According to the surveys carried out by the NEOWISE mission of NASA's Wide-field Infrared Survey Explorer (WISE), the Japanese Akari satellite, and the Infrared Astronomical Satellite IRAS, Tjilaki measures (29.791±0.431), (36.49±0.43) and (37.61±1.6) kilometers in diameter and its surface has an albedo of (0.138±0.024), (0.070±0.002) and (0.0655±0.006), respectively. The Collaborative Asteroid Lightcurve Link derives an albedo of 0.0763 and a diameter of 37.69 kilometers based on an absolute magnitude of 10.53.

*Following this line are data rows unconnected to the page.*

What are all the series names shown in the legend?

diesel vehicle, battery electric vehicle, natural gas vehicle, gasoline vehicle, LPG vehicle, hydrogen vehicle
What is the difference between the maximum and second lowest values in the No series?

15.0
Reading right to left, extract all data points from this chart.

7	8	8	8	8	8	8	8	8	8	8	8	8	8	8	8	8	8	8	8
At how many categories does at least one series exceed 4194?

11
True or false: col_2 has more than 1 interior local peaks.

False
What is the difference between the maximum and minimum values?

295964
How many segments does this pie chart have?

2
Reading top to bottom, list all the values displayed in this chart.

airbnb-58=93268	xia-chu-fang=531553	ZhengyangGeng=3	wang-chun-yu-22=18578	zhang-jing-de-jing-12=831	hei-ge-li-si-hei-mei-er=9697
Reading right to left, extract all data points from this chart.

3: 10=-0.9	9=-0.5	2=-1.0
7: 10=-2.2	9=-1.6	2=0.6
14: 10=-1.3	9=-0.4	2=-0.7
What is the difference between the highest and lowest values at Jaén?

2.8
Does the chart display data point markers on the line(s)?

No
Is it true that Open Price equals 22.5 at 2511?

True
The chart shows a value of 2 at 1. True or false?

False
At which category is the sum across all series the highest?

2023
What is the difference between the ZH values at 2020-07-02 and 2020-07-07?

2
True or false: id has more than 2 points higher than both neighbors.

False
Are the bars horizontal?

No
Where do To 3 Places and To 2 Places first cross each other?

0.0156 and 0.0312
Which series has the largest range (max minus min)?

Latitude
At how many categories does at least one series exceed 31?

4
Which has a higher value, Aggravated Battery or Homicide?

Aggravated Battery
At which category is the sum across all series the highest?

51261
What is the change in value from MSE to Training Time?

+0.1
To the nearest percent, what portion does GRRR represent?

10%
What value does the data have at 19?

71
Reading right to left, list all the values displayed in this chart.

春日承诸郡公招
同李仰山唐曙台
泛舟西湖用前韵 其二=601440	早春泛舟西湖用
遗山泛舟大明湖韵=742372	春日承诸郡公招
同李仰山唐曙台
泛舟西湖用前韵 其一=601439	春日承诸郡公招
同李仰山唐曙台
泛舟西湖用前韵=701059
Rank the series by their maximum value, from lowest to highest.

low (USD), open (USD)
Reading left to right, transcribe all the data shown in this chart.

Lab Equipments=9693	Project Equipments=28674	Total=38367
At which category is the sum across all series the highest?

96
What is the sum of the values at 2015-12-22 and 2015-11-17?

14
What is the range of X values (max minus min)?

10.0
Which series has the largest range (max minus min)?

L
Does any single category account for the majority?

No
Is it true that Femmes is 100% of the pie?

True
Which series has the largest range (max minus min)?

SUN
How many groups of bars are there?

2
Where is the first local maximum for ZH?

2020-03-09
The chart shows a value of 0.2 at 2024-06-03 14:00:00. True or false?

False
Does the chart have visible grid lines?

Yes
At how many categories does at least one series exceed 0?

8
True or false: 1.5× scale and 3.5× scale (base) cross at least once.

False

Alternative mean-diameters published by the WISE team include (36.76±11.57 km) and (37.96±9.94 km) with a corresponding albedo of (0.09±0.06) and (0.15±0.05). Two asteroid occultations on 20 June 2005 and on 28 July 2009, gave a best-fit ellipse dimension of (33.6±x km) and (37.7±x km), respectively, each with an intermediate quality rating of 2. These timed observations are taken when the asteroid passes in front of a distant star.